With three drivers, all in different makes of car, finishing dead equal on points after a 15-round series, the national RAC Touring Car Championship culminated in what one might call a rousing conclusion. Yet 1975, with its class division at 1600, 2500 and 4000 cc, will not be remembered as a vintage year for British Saloon car racing. Run for the second time to rules that were a liberal interpretation of Gp1 regulations, the championship seemed to lose some of the interest and prestige that had characterised it the previous year. It wasn't that the racing was all that bad. But apart from the Samurai team of Toyota Celicas, the cars, and even the drivers, were very largely the same as in the previous year. In only its second season under Gp1 rules, the championship already had a de ja vu look about it. And at the front of the field, in every class but one, the results gradually sank back into the monotonous predictability that finally nailed down the lid on Gp2's coffin.
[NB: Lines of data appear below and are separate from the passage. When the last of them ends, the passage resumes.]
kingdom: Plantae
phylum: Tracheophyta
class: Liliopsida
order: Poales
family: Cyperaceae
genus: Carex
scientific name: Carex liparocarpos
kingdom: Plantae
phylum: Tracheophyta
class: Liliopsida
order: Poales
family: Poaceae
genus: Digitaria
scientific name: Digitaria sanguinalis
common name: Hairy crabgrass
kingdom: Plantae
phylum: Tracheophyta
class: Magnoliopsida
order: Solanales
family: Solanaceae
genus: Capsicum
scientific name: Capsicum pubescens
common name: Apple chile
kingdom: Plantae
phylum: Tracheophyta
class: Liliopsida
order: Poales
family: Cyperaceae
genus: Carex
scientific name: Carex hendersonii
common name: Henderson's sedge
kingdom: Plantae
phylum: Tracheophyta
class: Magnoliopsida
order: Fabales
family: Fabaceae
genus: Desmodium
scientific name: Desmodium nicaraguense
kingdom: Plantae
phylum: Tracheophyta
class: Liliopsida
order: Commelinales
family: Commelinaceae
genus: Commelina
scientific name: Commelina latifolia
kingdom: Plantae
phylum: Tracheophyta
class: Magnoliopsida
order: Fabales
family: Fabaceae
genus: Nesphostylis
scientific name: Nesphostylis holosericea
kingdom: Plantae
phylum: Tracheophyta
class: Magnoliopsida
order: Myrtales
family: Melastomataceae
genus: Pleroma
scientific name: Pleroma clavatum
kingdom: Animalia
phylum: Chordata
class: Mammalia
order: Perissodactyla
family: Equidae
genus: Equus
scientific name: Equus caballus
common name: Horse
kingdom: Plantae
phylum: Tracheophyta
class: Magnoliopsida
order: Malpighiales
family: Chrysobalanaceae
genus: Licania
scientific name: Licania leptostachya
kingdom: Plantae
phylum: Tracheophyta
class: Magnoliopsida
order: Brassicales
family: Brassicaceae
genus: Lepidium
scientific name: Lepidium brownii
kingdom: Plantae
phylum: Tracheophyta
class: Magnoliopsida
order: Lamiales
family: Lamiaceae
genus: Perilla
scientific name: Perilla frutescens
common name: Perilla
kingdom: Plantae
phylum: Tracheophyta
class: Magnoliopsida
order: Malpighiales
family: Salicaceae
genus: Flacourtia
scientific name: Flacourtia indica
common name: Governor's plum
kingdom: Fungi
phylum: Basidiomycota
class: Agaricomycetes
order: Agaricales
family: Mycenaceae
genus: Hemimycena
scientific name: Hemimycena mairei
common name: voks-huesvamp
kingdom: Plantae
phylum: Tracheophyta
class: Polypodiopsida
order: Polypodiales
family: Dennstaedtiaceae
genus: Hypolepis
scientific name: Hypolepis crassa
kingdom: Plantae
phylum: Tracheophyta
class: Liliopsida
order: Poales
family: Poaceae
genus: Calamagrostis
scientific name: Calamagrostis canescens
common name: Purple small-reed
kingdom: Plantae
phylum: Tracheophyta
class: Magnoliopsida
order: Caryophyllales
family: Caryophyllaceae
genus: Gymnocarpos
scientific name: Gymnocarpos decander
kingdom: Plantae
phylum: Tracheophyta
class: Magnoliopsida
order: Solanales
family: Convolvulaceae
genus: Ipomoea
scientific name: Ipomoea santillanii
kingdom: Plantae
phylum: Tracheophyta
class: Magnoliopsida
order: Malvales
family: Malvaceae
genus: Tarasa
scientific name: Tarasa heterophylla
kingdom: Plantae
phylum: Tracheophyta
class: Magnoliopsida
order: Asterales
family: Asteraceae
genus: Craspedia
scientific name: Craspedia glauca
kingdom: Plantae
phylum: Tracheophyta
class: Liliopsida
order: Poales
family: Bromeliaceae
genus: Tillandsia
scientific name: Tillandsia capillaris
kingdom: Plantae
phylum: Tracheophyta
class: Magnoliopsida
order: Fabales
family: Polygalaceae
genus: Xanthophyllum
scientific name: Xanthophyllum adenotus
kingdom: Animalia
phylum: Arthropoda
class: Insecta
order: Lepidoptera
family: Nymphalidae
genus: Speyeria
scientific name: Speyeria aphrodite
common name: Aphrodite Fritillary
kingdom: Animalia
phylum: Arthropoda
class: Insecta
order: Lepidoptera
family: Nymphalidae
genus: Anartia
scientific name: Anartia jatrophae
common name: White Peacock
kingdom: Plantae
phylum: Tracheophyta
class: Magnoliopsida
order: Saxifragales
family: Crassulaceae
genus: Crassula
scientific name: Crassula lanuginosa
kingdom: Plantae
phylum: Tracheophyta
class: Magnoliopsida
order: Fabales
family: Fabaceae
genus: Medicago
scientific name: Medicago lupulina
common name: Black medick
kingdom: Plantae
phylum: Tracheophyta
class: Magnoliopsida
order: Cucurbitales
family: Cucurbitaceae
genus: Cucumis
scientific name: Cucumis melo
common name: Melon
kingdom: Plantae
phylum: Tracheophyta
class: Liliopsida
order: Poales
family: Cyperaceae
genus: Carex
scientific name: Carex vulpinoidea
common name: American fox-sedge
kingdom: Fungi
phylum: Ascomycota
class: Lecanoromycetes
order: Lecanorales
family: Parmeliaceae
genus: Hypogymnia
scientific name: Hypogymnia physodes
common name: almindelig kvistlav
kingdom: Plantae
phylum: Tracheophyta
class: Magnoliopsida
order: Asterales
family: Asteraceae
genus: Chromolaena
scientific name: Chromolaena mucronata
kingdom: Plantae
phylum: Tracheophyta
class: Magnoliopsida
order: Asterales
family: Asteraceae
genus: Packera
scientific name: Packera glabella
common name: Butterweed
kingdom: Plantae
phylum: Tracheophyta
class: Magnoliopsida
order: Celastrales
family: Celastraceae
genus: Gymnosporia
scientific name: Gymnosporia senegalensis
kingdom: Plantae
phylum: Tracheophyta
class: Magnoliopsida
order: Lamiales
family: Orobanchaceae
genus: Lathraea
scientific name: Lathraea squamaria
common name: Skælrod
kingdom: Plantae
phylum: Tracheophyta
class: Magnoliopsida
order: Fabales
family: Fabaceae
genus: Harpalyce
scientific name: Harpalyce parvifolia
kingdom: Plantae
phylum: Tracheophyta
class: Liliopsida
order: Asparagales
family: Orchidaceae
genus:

Even so, the chase for the championship title itself kept up a lot of interest right to the end. Throughout the year, Stuart Graham and Richard Lloyd in their Camaros, Andy Rouse in his Leyland-backed Broadspeed-prepared Dolomite Sprint and Win Percy in his Samurai prepared Toyota Celica GT maintained a running battle at the head of the points table. Lloyd gradually slipped from contention, but the other three came to the final two rounds still level pegging. At Oulton Park Brian Muir's Shellsport Dolomite pipped Andy Rouse's semi-works car after a tremendous tussle that denied the Broadspeed driver a clear lead.
Then Rouse took a highly-controversial victory over Muir in the final round at Brands Hatch after another hard battle. The plan was that Rouse would pass Muir at the last moment, were he not already ahead. However, an accident late in the race put the stretch of track up to the line technically under yellow flags, even though the crashed car was back at Clearways. Rouse did dart past Muir 20 yards from the line, and was allowed to keep the points that made him champion, but a lot of people felt that the rules should have been applied less leniently.
The net result was that Rouse took the title, with Percy declared second and Graham third, even though all three had scored equal points. After 1975, the Camaros would be banned from the series.